Jeśli w ramach firmowej infrastruktury informatycznej nie działa żaden system monitorowania uprzywilejowanych użytkowników, szeregowy pracownik z uprawnieniami admina może prawie wszystko. W przypadku uprawnień tzw. Roota, może nawet zatuszować ślady własnej niepożądanej aktywności.

  1. Poleganie na zaufaniu

Jesteśmy ludźmi – istotami stadnymi. Nic więc dziwnego w tym, że obdarzamy innych zaufaniem. Instynkt ten jednak może się okazać zgubny w pracy administratora systemów IT. W kontekście IT Security, chcąc zapewnić sobie spokojną pracę, trzeba się najpierw przygotować do potencjalnego naruszenia bezpieczeństwa.

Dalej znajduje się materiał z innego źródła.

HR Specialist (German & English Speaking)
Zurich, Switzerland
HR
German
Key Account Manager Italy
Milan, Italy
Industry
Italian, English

Czemu więc nawet przelotne wspomnienie o poleganiu wyłącznie na rozwiązaniach typu anti-virus budzi śmiech administratorów IT, a odpowiedzią na pytanie – w jaki sposób kontrolują oni zdalnych konsultantów, mających przecież dostęp do firmowej infrastruktury sieciowej – jest cisza? Tym bardziej to zaskakujące, że przykładów nadużyć w pracy zdalnych konsultantów nie trzeba daleko szukać. Były powodem kilku najgłośniejszych wycieków danych w 2014 roku.

Włamaniu „z wewnątrz” – bo z tym mamy, de facto, do czynienia w przypadku nadużycia uprawnień przez zdalnego konsultanta IT – mógłby zapobiec, np. inteligentny system monitorowania sesji zdalnych, wspierający administratorów w zarządzaniu zasobami, automatycznie reagujący na podejrzane sytuacje, a w przypadku powodzenia ataku, dający poszkodowanemu przedsiębiorstwu materiał dowodowy, obciążający nieuczciwych podwykonawców.